Related Issues 2 Participant motivation is a special problem because more than half of the subjects in a balanced study would presumably not care about results on the SLLA examination. Our own students may not be particularly motivated when they take the pretest. Possible motivators include: 1.) SLLA success would open the door to educational administration for those who had not given it previous consideration; 2.) the examination is paid for; 3.) for the four hour exam, students would be paid $100; 4.) students who passed would be paid another $100; 5.) students who improve scores across two administrations would also receive an additional $100.


Related Issues 3 Employing motivation scales like the Student Opinion Survey (SOS) may be helpful in detecting low motivation students Students so identified can then have their actual performance taken into account as analysis proceeds Other possible motivators might include giving course credits within the SOE

Sundre, D. L, & Wise, S. L. (2003, April). Motivation filtering: An exploration of the impact of low examinee motivation on the psychometric quality of tests. Paper presented at the annual meeting of the National Council on Measurement and Education, Chicago, IL.
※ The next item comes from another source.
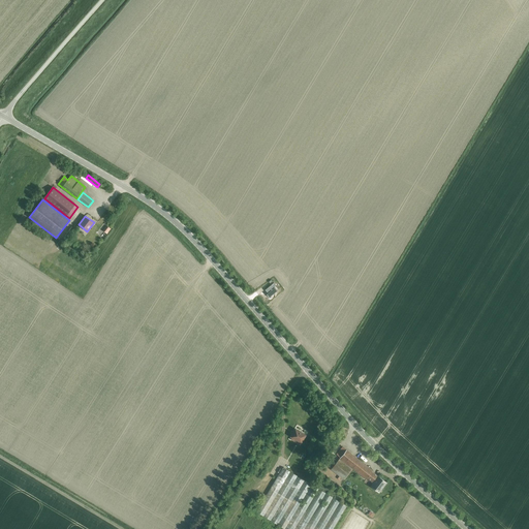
[(274,282),(265,289),(268,293),(267,294),(269,298),(278,290),(275,287),(276,286),(274,282)]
Related Issues 4 Low numbers of participants are expected due to the SLLA examination costs that we must incur in order to increase and maintain motivation. This involves a dance of tradeoffs among sufficient motivators, financing through grants, the extent of ETS collaboration, and n-size. We expect large effect size differences across the SLLA testing, but whether this can carry the day (for statistical significance and statistical conclusion validity) against a small n-size remains to be seen.